Now, an international team, led by the King’s College, London, has identified the gene, known as RASGRF1, which plays a key role in the development of the eye and the passing of visual signals to the brain for processing.
According to the scientists, within just ten years, a drug that prevents short–sightedness or stops it in its tracks could be in widespread use, making the wearing of glasses negligible, the British media reported. To find the gene, the scientists compared the DNA of more than 4,000 British twins. They then confirmed their results by studying the genetics of another 13,000 British, Dutch and Australian individuals.
Some 45% of Britons have the rogue gene and those who have two copies of it are almost twice as likely to be shortsighted as those who are free of it. "We have known for many years that the most important risk factor for being shortsighted is having parents who are shortsighted, and for the first time we are identifying genes that may be involved in passing on this susceptibility," said Dr Pirro Hysi, who led the team.

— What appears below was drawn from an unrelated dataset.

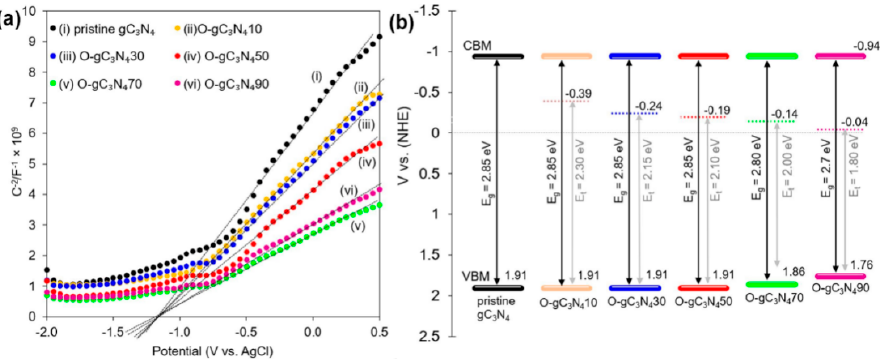
Figure 1. Mott–Schottky plots for as-synthesized g-C 3 N 4 and O-g-C 3 N 4 samples ( a ) and postulated band structure of pristine g-C 3 N 4 and increasing oxidation of g-C 3 N 4 ( b ) Reprinted from [24], Copyright (2020), with permission from Elsevier.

In fact, the scientists found several distinct spellings of DNA code near the RASGRF1 gene that had a strong association with focusing errors. Team member Terri Young of Duke University in North Carolina, said: "The RASGRF1 provides a novel molecular mechanism to study so that we can work to prevent the most common cause of visual impairment."

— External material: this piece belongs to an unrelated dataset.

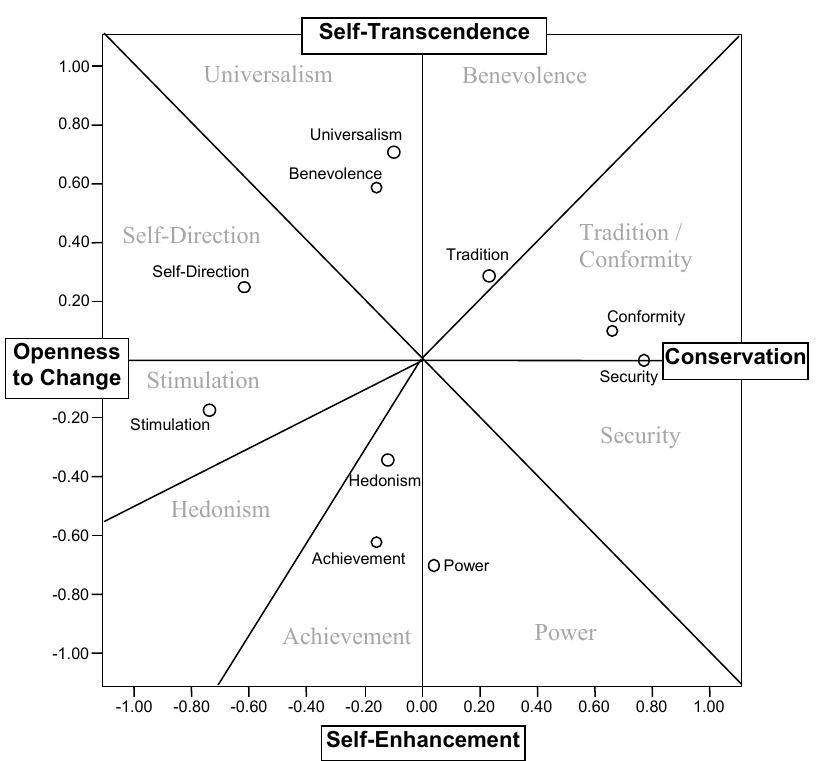
Figure 1. Value circle measured with 10 items from the PVQ21 selected by the WVS and theoretical segmentation of the field based on Schwartz (1992); plot of the Varimax-rotated component loadings in our sample.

"Because RASGRF1 is highly expressed in neurons and the retina, it is crucial to retinal function and visual memory consolidation," said Young. When the scientists created mice that were missing the correct gene, these mice showed changes in their eye lenses. "This was biologically convincing. The RASGRF1 provides a novel molecular mechanism to study so that we can work to prevent the most common cause of visual impairment," said Young.
Young has also led a team that found a different gene – CTNDD2 – related to myopia in Chinese and Japanese populations. The study has been published in Nature Genetics. While many cases of myopia are mild, 2–3% are pathological cases with retinal detachment, premature glaucoma, macular bleeding, and glaucoma leading eventually to blindness, said Young, who has spent over a decade studying the severe form of myopia.